Items from a dataset
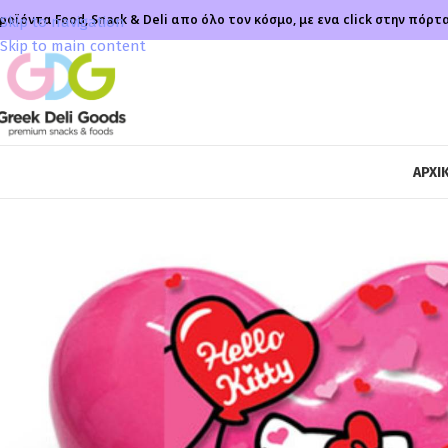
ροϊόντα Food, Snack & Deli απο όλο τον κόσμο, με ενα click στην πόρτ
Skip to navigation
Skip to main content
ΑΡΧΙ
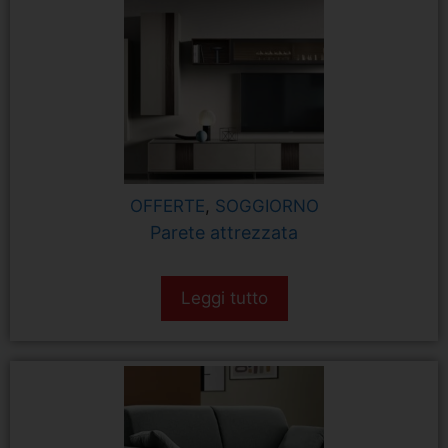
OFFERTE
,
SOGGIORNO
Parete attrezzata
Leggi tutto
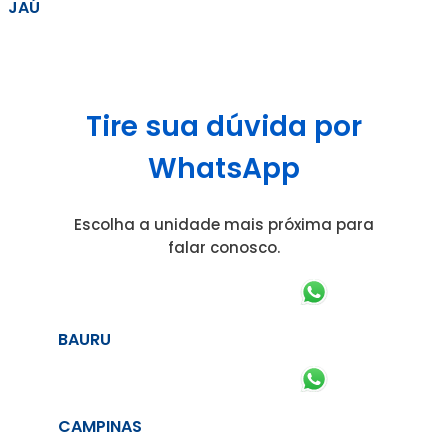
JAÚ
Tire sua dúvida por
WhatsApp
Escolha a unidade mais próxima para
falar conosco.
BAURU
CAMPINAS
--
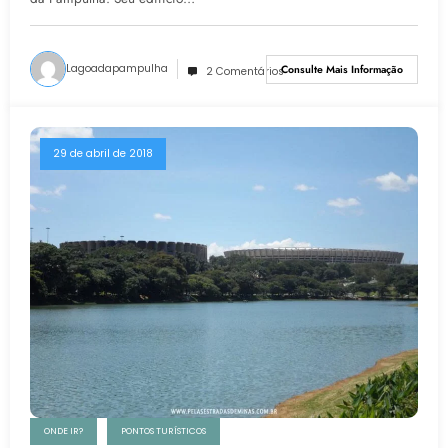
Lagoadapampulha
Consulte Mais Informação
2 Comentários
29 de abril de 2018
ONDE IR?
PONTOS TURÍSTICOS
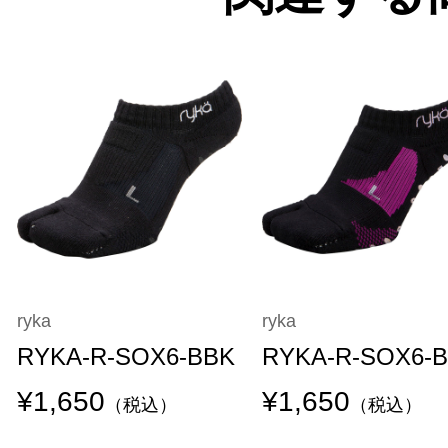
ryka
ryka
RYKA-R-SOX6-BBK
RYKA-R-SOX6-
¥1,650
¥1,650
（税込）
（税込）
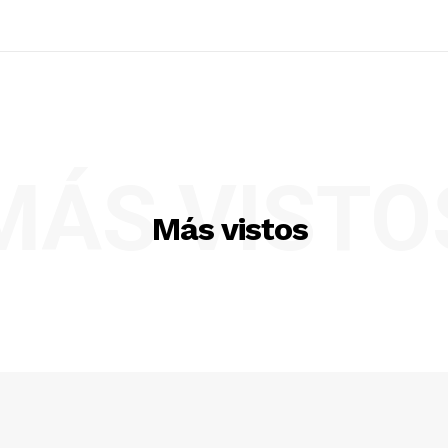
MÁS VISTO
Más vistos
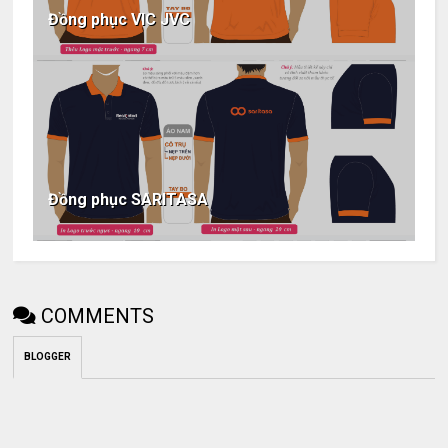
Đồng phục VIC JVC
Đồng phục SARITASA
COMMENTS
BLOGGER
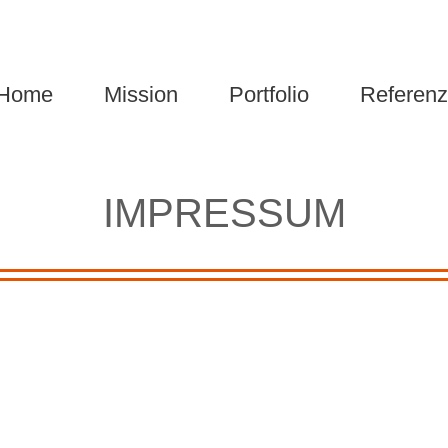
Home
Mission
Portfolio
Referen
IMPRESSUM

The task: Out of the entries, report each line that contains the word "Đồng".

Output for this exercise:
Đồng phục VIC JVC
Đồng phục SARITASA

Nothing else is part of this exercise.